Non rispondo. Ho così tante cose da dirgli, che non so nemmeno da che parte iniziare. Almeno rispondi al saluto, sorellona, dove hai lasciato le buone maniere? mi prenderebbe in giro Bianca. Ma la verità è che non posso dirgli "ciao" e poi rischiare un altro "addio". Non prima di essermi accertata che tutto questo sia reale.
- Sei - inizio, ma non mi lascia finire la frase.
- In ritardo.
Eccome se lo sei, vorrei ribattere, anche solo per allentare la tensione che ho dentro, ma dalla mia bocca esce qualcos'altro.
- Vivo.
- Oh. Già. Anche quello.
Vivo. Steve è indiscutibilmente, inequivocabilmente, miracolosamente... vivo.
In un attimo, i colori si fanno più brillanti, i profumi più dolci, i suoni meno stridenti. Mi sembra quasi di essere tornata a vivere una vita a cui mi ero rassegnata a fare da spettatrice.
Ok, Peggy, per quanto ancora vuoi far finta che tutto questo sia un'illusione? Hai già perso fin troppo tempo.
Gli getto le braccia al collo con uno slancio e un vigore che credevo di aver perduto per sempre, dopo aver passato giorni e giorni a trascinarmi nell'apatia.
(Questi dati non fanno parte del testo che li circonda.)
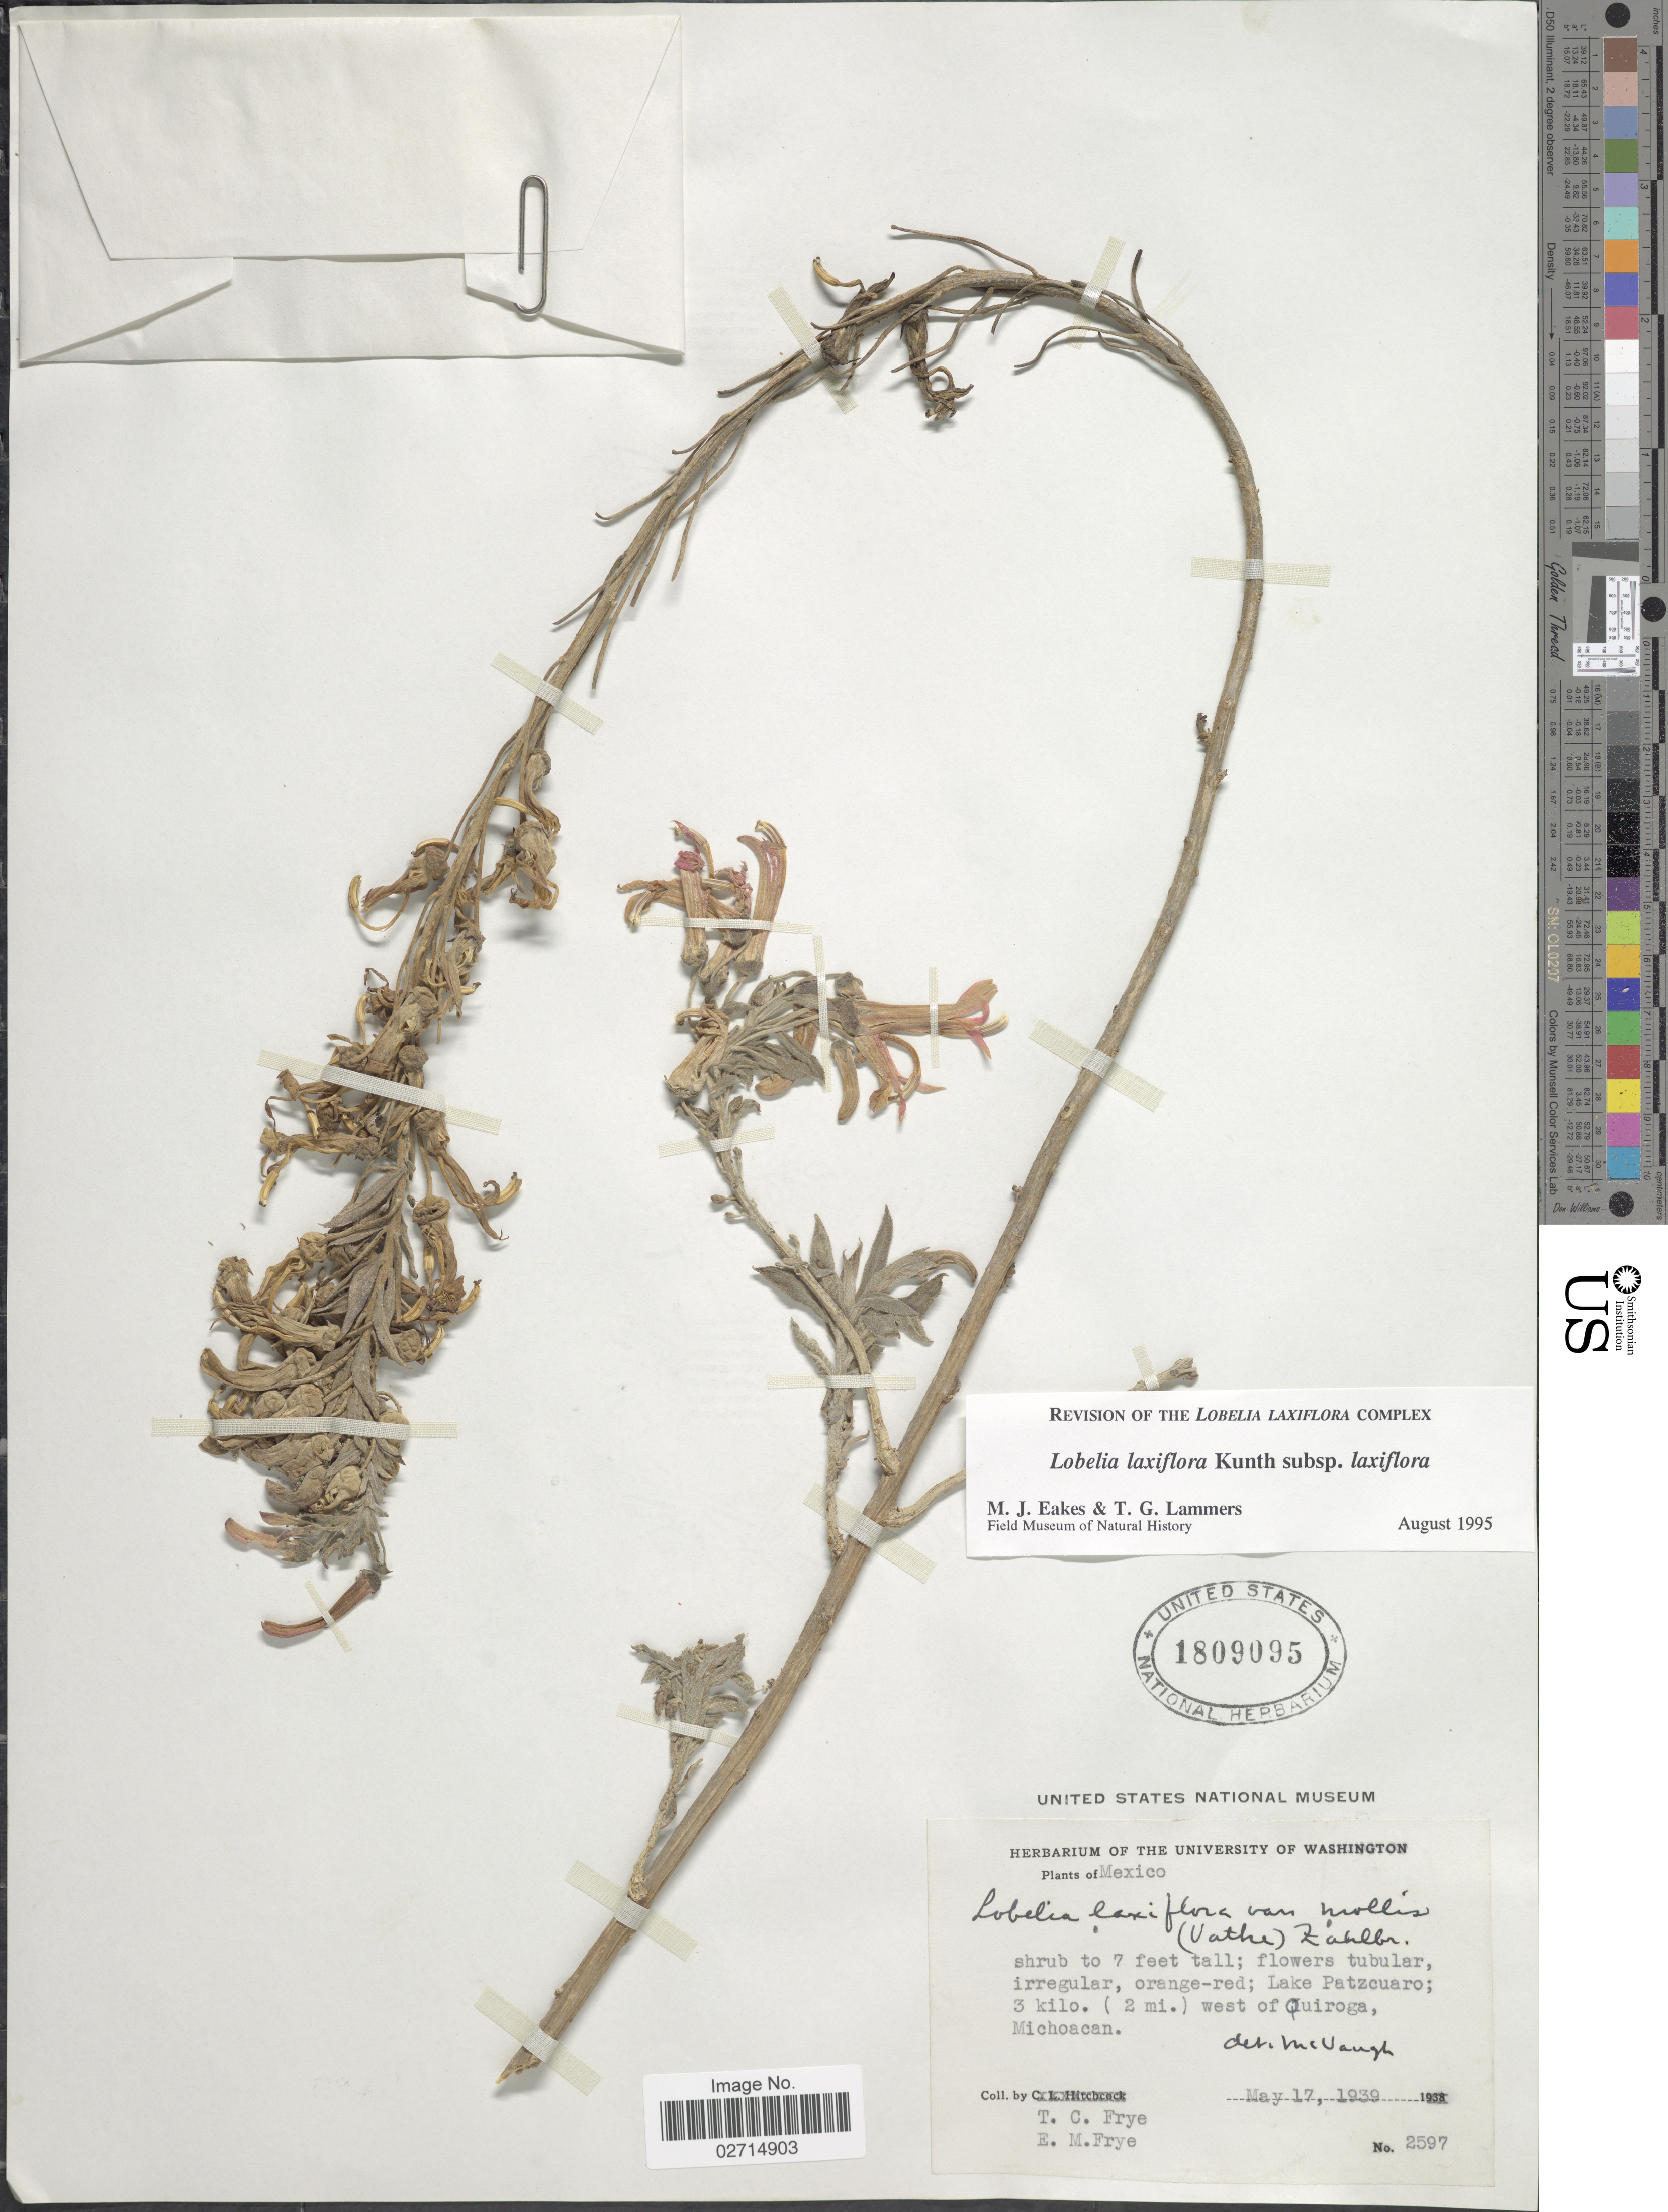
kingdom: Plantae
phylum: Tracheophyta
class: Magnoliopsida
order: Asterales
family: Campanulaceae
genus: Lobelia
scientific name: Lobelia laxiflora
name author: Kunth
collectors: T. C. Frye & E. Frye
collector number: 2597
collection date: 1939-05-17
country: Mexico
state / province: Michoacán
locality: Lake Patzcuaro; 3 kilo. (2 mi.) west of Quiroga, Michoacan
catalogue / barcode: US 1809095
Lo stringo forte a me, terrorizzata all'idea che potesse scivolarmi via come acqua tra le dita. E dal modo in cui Steve mi stringe a sua volta, credo che la paura per lui sia la stessa.
Restiamo abbracciati per un tempo lunghissimo, completamente dimentichi del mondo intorno a noi. È Steve a sciogliersi per primo dalla stretta, ma solo per potermi prendere la mano e accompagnarmi sulla pista dove decine di coppie volteggiavano spensierate al ritmo della musica.
- Ti devo ancora un ballo - mi sussurra all'orecchio.